I've never had to dig an airsoft BB out of my leg, can't say the same about
metal BBs.

------
hoprocker
Gardens aren't the only potential vector; when we were raising chickens in out
backyard in Oakland, we had an egg tested and found that its lead content was
quite high. Still, visitors seemed to love that we had them, and we never
received any commentary from the hens themselves.

------
jqm
This kind of issue is why the food safety and modernization act (or some
version thereof in US) is a necessary evil.

[http://www.fda.gov/Food/GuidanceRegulation/FSMA/](http://www.fda.gov/Food/GuidanceRegulation/FSMA/)

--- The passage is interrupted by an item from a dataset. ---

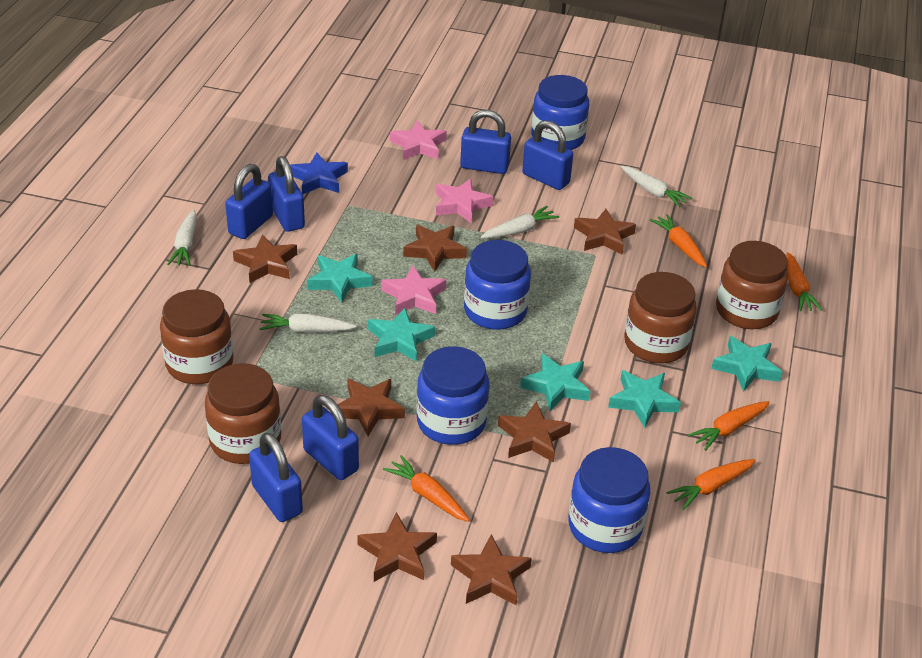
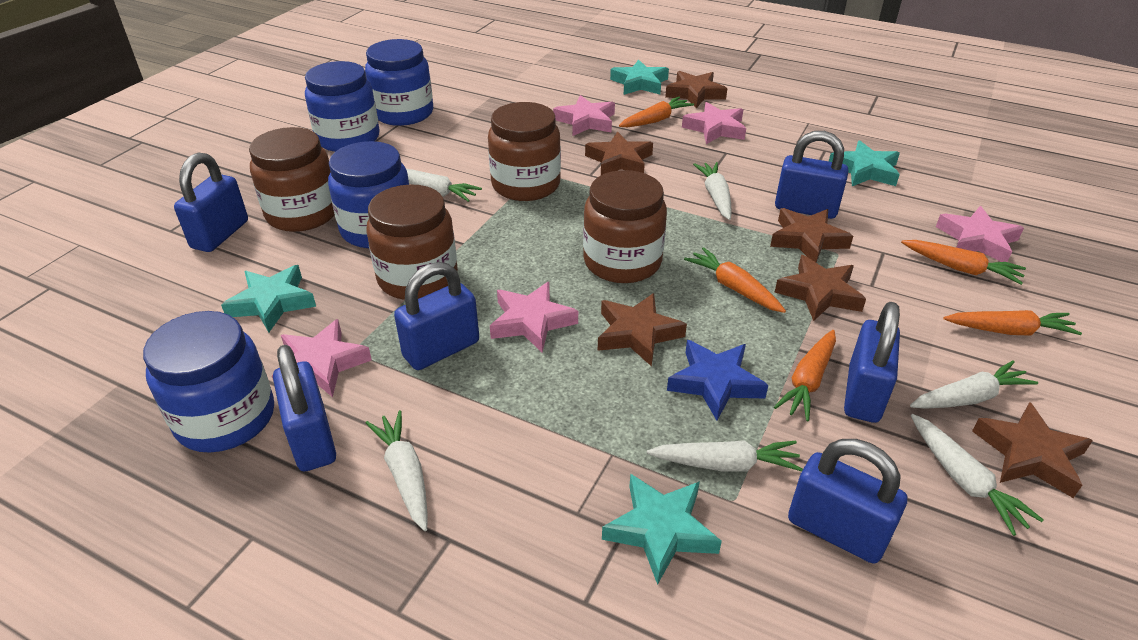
brown star: [233,234,297,283] [338,378,405,436] [357,512,437,582] [403,225,467,272] [451,534,532,605] [498,402,571,463] [574,209,636,254] = 7 -> [585,131,653,175] [598,293,687,367] [665,71,727,108] [770,208,853,262] [775,255,866,321] [972,402,1093,498] = 6
pink star: [381,266,446,315] [390,121,447,160] [436,178,493,224] = 3 -> [272,319,372,397] [490,282,578,353] [553,95,615,136] [682,102,746,144] [936,206,1024,262] = 5
turquoise star: [307,253,373,303] [368,308,435,362] [520,354,591,411] [608,370,681,428] [711,336,782,392] = 5 -> [221,265,316,332] [602,474,722,585] [610,59,669,95] [829,140,900,186] = 4
white carrot: [167,210,197,266] [259,313,356,332] [481,206,559,238] [621,166,692,207] = 4 -> [366,410,428,531] [406,169,482,202] [647,440,803,472] [693,162,732,220] [910,360,1038,409] [911,414,1044,536] = 6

People on the internet (including HN) often consider this act a conspiracy by
Monsanto and friends to seize control of the worlds food supply, but the
simple fact is that people are regularly endangered by food they eat and there
haven't been proper controls in place to address many easily preventable
hazards. Just like restaurants, there needs to be some regulation and
inspection of food production.

No, before you can even think it.... I'm not a paid Monsanto shill (was
accused of this multiple times last time this came up here on HN) nor am I fan
of big centralized seed/chemical companies. I am however a fan of safety and
good sense. Just because a small producer does it doesn't mean it is
necessarily better or more natural.